(EXTRACT)

Howard, who held various roles with the firm between early 2006 and May 2018, is seeking compensation for the "economic damages and other actual harm" caused by the breach. This includes potential identity theft, reduced privacy, as well as lowered credit scores from credit inquiries following fraudulent activity.
Citrix's chief digital risk officer Peter Lefkowitz told IT Pro last month the company had learnt its lessons from the breach and would be reviewing password management procedures.
"Certainly the incident that happened, if anything, made us more focused on the topic, and made us look even deeper at everything that we do," Lefkowitz said during the firm's annual Synergy conference hosted in Atlanta, Georgia.
"I think this is going to be an area of really important evolution and an area of experimentation. We'd love to get to a place where we don't have to rely on passwords.
"But until we get there, we're going to have to take a layered approach. We're going to have to do passwords and checking for weak passwords, and checking for burnt passwords, and multi-factor, various sorts of multifactor, logging and monitoring, and controls on the inside."
Senior analyst with Forrester and security expert Paul McKay told IT Pro companies should expect to see more legal action given the raft of new data protection laws that have come into force across Europe and certain states in the US.
"We have seen a similar example here in the UK," McKay said. "Employees took a retail supermarket Morrisons to the High Court and managed to win damages for the employees as they were deemed to have failed in their duty to protect and maintain the security of employee information.

(End EXTRACT)

→ **WHAT TO WORK ON**
a) According to the Citrix breach article, in which city and state was the firm's annual Synergy conference hosted?
b) Quote the Citrix breach article word for word, everything from "Citrix's chief digital" down to "in Atlanta, Georgia.".
Nothing in the listing is needed here.

(GIVEN DATA)

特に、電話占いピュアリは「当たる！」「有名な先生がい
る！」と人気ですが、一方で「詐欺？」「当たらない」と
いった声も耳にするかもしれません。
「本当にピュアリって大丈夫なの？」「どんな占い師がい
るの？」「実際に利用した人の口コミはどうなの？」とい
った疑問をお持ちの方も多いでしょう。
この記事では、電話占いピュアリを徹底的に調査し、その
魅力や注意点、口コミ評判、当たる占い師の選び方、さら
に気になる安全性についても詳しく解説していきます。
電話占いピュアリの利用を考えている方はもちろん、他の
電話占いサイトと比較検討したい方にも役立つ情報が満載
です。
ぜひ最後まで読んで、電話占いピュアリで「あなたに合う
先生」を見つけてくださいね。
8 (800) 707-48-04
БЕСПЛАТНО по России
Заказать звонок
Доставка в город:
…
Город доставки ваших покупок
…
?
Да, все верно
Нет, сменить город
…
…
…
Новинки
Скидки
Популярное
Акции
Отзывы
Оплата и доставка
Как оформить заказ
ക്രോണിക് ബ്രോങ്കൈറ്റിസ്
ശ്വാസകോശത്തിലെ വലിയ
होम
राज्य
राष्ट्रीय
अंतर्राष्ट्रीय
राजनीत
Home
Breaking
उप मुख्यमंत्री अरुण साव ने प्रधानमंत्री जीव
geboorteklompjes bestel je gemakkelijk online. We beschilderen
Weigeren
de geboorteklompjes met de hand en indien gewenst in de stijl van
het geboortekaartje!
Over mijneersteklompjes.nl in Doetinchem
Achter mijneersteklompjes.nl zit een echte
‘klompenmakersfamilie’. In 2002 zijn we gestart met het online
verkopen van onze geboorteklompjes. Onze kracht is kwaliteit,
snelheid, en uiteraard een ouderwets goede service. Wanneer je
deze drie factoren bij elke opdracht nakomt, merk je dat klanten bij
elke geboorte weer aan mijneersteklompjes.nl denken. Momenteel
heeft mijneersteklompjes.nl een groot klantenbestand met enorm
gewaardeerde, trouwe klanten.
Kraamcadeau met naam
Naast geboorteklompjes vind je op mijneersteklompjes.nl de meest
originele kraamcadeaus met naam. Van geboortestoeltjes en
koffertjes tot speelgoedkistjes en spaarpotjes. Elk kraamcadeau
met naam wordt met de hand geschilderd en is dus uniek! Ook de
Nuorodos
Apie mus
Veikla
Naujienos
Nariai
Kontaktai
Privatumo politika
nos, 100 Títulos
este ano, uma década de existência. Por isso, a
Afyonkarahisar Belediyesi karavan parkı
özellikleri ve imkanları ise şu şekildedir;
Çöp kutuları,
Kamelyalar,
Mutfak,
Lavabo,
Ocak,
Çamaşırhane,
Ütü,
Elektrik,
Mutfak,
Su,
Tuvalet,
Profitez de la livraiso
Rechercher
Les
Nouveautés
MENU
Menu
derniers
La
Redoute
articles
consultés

(End GIVEN DATA)

→ **PER-TASK ANSWERS**
a) Atlanta, Georgia.

b)
Citrix's chief digital risk officer Peter Lefkowitz told IT Pro last month the company had learnt its lessons from the breach and would be reviewing password management procedures.
"Certainly the incident that happened, if anything, made us more focused on the topic, and made us look even deeper at everything that we do," Lefkowitz said during the firm's annual Synergy conference hosted in Atlanta, Georgia.